Our next stop was the Basilica di San Nicola (or St. Nicholas). It is truly one of Puglia’s first great Norman churches, begun in 1087. It has a plain exterior with a tall gabled section flanked by towers.

We also heard the tale of St. Nicholas. He died in Turkey and was being prepared for burial there in 1011. As it happens, a boat of Italian sailors from Bari was in Turkey at the time to honor him. It was told that fluid was leaking out of his body and the fluid had been captured in a bottle that was kept in a church in Turkey. When the sellers went to visit the bottle, the bottle shook. The sailors took that as a sign that Saint Nicholas wanted to go with them back to Bari. During the night, they took the bottle and his remains, put them on the ship and sailed back to Bari.

In order to construct this magnificent Cathedral, the Duke who was the Byzantine governor at the time – 1087, gave the land to the people of Bari to build this Basilica. On the grounds at time were all the government buildings. Those buildings were torn down and their stones were used to build the new Basilica. As a result, because the stones were taken from different buildings, the Basilica is asymmetrical. For example, it is longer on one side than on the other.
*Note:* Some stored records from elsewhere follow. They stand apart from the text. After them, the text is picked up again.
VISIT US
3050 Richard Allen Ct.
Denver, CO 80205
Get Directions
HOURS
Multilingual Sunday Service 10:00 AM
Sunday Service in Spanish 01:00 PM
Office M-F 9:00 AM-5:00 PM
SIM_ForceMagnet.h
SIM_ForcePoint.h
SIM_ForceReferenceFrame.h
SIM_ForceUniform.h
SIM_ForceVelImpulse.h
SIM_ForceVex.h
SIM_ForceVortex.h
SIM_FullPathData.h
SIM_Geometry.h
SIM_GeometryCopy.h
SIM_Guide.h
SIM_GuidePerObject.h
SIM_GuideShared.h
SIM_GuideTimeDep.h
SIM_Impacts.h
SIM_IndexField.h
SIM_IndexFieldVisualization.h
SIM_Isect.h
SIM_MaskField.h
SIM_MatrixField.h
Below the alter, there lies the human remains of St. Nickolas.  Once a year, they are removed and displayed.


While we were there, we were delighted to see a marriage being performed on the high altar.
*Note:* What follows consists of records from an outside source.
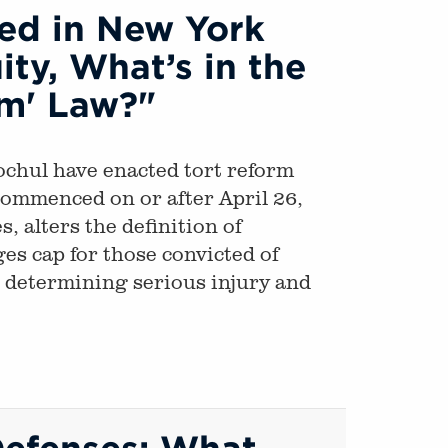
red in New York
ty, What’s in the
rm' Law?"
chul have enacted tort reform
 commenced on or after April 26,
 alters the definition of
es cap for those convicted of
r determining serious injury and
Defenses: What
Elizabeth next asked us to climb a flight of stairs that enabled us to walk around the outside of the city, with the ancient wall and beautiful homes on our right, and the Adriatic Sea on our left.


Upon leaving the cathedral, we meandered our way down to Mercantile Square, a piazza that was used to humiliate people in the past. Women who were unfaithful or men who were debtors, were strapped to this concrete pole in the middle of the town square where their neighbors hurled insults and rotten food at them.


On the other side of the square was the restaurant we had reserved over a month ago, La Locanda di Federico. There, we had an amazing lunch of orchietti with fresh tomatoes, olives, and pesto sauce as well as fusilli with clams and pesto and

We then enjoyed our return drive to Monopoli and the tender dock.


We bid arrivaderci to our guide.


Having arrived a bit early, we had a chance to relax in the tender tent where I was taken by some beautiful old and sea-weathered shutters.


Then, it was back to the ship for some well-deserved rest.